I have gotten plenty of help btw from wonderful Qubes team members, so I am not nihilistic as your attitude asserts I should be

So, problem solved? Log in and grab your contacts! DONE!

You may well be “under attack”, however since this discussion appears to have absolutely nothing to do with any vulnerabilities of Qubes OS, nor being compromised while using Qubes OS, it is likely to be shelved.

Unfortunately, I have to agree. I don’t think there is much that anyone can help you with on this forum, especially if you cannot communicate your circumstances sufficiently.

For reference, here are some guides to assist you with routing your internet traffic in sys-whonix:

I hope this helps.

Thank you for these sources! I really needed these

Problem btw NOT solved, still need to protect my hardware as I am too poor to replace it this time if found and attacked again

If scrolling up one would see the original question before the troll came and went off topic with misogynistic victim blaming

Apologies for the “thread drift”, and perhaps not helpful to @Lace , but I am wondering: Since he said he is using a hardware VPN should that already be sufficient to hide his IP address, even from home?

Do I understand correctly that an attacker would either need inside access to the VPN logs (which VPS services usually claim not to keep), or else need to hack the hardware VPN to identify his IP address?

A Hardware VPN with (updated) open source firmware installed, would be much more difficult to hack than a PC, if I am not mistaken?

Correct, I am worried he might target the main VPN provider. I trust the main one I will be using which is the hardware based VPN, but it is a small business operation and I am unsure how hardened their servers are and will stand up to an attack by him. He was bold enough to attack the servers of the Credit Union I bank at for an entire week, which is why I am now concerned about the strength of the VPN provider.

Aside from that, I do wonder if there is any way he might send packets to trace my connection to then target my LAN home network to make it leak my IP Address somehow, but I am unclear about this scenario as he would have to still know the IP Address before hand right? Like there is no way even with a poisoned connection upon logging into my Google that he could force a compromise without first knowing the address right???

I was unaware of this, I hope it is true it would give me more peace of mind.

Thank you

BTW FYI I plan on doubling up VPNs, maybe triple. So either a software OS wide VPN + the hardware VPN on my LAN; or a VPN on the browser within a qube, plus a SPN on my OS, and the hardware VPN. I haven’t purchased the SPN yet so I am still deliberating on this as it would be more money taken from the loan I am rebuilding with (on owed funds back).

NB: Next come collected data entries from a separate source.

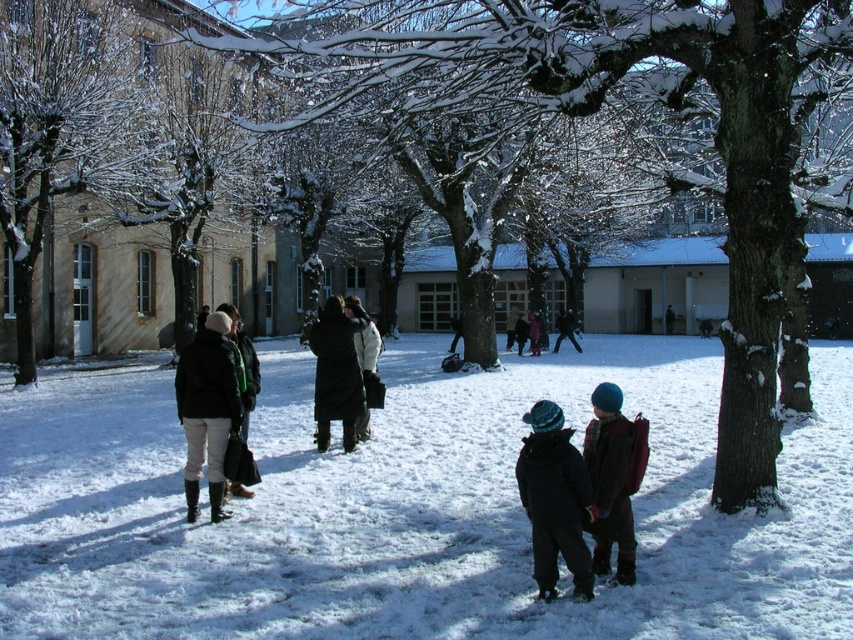
You are a photographer standing in the schoolyard and want to take a photo of the black wool coat at center and the dark gray jacket at center. Which one is closer to the camera?

The black wool coat at center is positioned under the dark gray jacket at center, so the dark gray jacket at center is closer to the camera.

You are a photographer trying to capture both the black wool coat at center and the dark gray jacket at center in a single shot. Given their sizes, which one might you need to position closer to the camera to ensure both fit in the frame?

The black wool coat at center occupies less space than the dark gray jacket at center, so you should position the black wool coat at center closer to the camera to ensure both fit in the frame.

You are a photographer trying to capture a closeup of the dark blue knit hat at lower center and the dark gray wool coat at center. Since your camera can only focus on one object at a time, which object should you choose to ensure the subject is in focus if you want to emphasize the size difference between them?

The dark blue knit hat at lower center has a larger width than the dark gray wool coat at center, so to emphasize the size difference, you should focus on the dark blue knit hat at lower center as it is bigger and will stand out more in the closeup.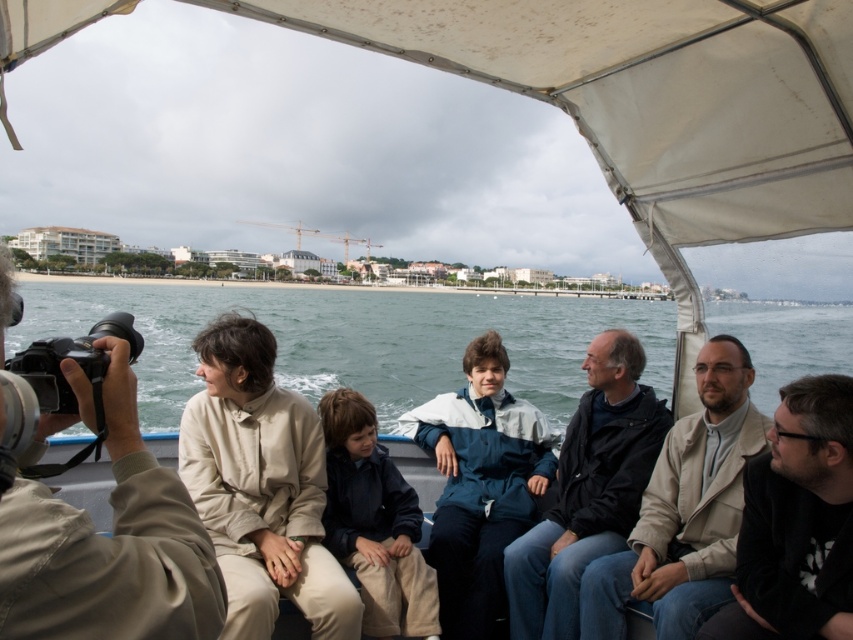
You are planning to take a photo of the blue water at lower center and the dark blue jacket at center. Which object should you focus on first if you want to capture both in one shot without moving the camera?

The blue water at lower center is wider than the dark blue jacket at center, so you should focus on the blue water at lower center first to ensure it fits within the frame.

You are standing at the center of the boat and want to hand a camera to the person wearing the black matte jacket at lower right. In which direction should you move to reach them?

The black matte jacket at lower right is located at point 0.817 on the x axis and 0.934 on the y axis, so you should move towards the lower right direction to reach them.

You are standing on the deck of a boat and see the black matte jacket at lower right. If you want to take a photo of it with your smartphone camera, which has a maximum zoom range of 10 meters, will you be able to capture it clearly without moving closer?

The black matte jacket at lower right is 26.91 meters away from the viewer. Since the smartphone camera has a maximum zoom range of 10 meters, it cannot capture the jacket clearly without moving closer.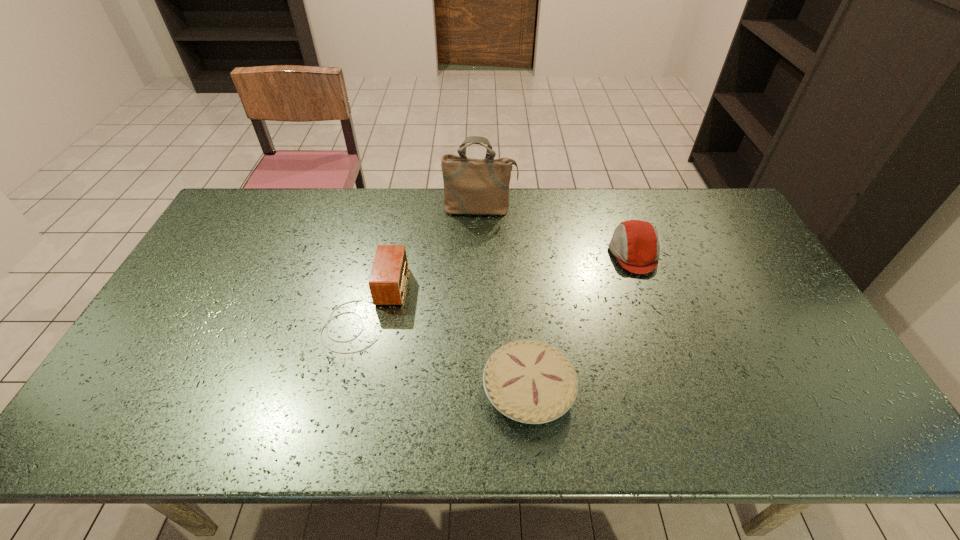
At what (x,y) coordinates should I click in order to perform the action: click on vacant space located 0.160m on the right of the shortest object. Please return your answer as a coordinate pair (x, y). The image size is (960, 540). Looking at the image, I should click on (641, 389).

This screenshot has height=540, width=960. I want to click on object positioned at the far edge, so click(471, 186).

This screenshot has height=540, width=960. Identify the location of object at the near edge. (529, 381).

Image resolution: width=960 pixels, height=540 pixels. In order to click on vacant space at the far edge of the desktop in this screenshot , I will do `click(626, 214)`.

In the image, there is a desktop. Find the location of `vacant space at the near edge`. vacant space at the near edge is located at coordinates (687, 441).

This screenshot has width=960, height=540. Find the location of `vacant position at the left edge of the desktop`. vacant position at the left edge of the desktop is located at coordinates (193, 328).

This screenshot has height=540, width=960. Identify the location of free space at the right edge. (765, 327).

This screenshot has height=540, width=960. Identify the location of vacant space at the far right corner. (691, 198).

Locate an element on the screen. The height and width of the screenshot is (540, 960). vacant area that lies between the tallest object and the pie is located at coordinates (504, 299).

At what (x,y) coordinates should I click in order to perform the action: click on free space between the cap and the shortest object. Please return your answer as a coordinate pair (x, y). Image resolution: width=960 pixels, height=540 pixels. Looking at the image, I should click on (581, 322).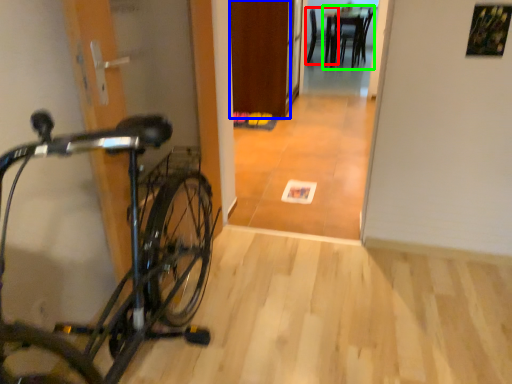
Question: Which object is the closest to the chair (highlighted by a red box)? Choose among these: door (highlighted by a blue box) or table (highlighted by a green box).

Choices:
 (A) door
 (B) table

Answer: (B)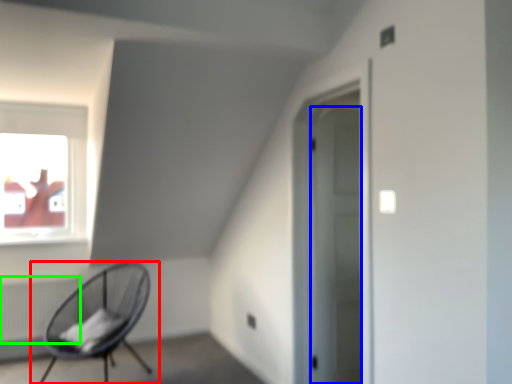
Question: Which object is positioned farthest from chair (highlighted by a red box)? Select from door (highlighted by a blue box) and radiator (highlighted by a green box).

Choices:
 (A) door
 (B) radiator

Answer: (A)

Sorry but that sounds rather naive.

For one thing, I have made FOIA to the US about my own files (not related to surveillance), and got completely jerked around: We don’t have it, try making a new request at dept. “A”, then when I did a new FOIA request to “A”: we don’t have it, try making a new request to dept. “B”, the US gov. has a lot of depts…

I spoke to a lawyer who told me that as a non-US citizen I do not have any actual rights under FOIA.

Accurate, only US Citizens have Rights to request a FOIA on themselves

Famous overseas activists have gotten around this btw by using a US based NonProfit (fyi) where the NonProfit files on their behalf

IMG_28241179×1802 371 KB

9 days later after I mentioned this on this forum, and nearly a month after using my mom’s ChromeBook infected laptop at Panera in sheer desperation to get an order of a new ISP service to authenticate for acceptance, R.I.P. Panera the only one listening is the adversary … apparently.

FYI, what happened to Panera is EXACTLY what happened to me (everything was hit, my phone my LAN my MacBook EVERYTHING), but at this point I no longer care if everyone finds out for themselves the hard way so to understand that this is not a made up story. It is a very REAL nightmare, everything from SIM to SIP to PBX to DSL to fiber to cable to UNIX to SSH etc — he has those exploits and a bag full of Google Zero Days.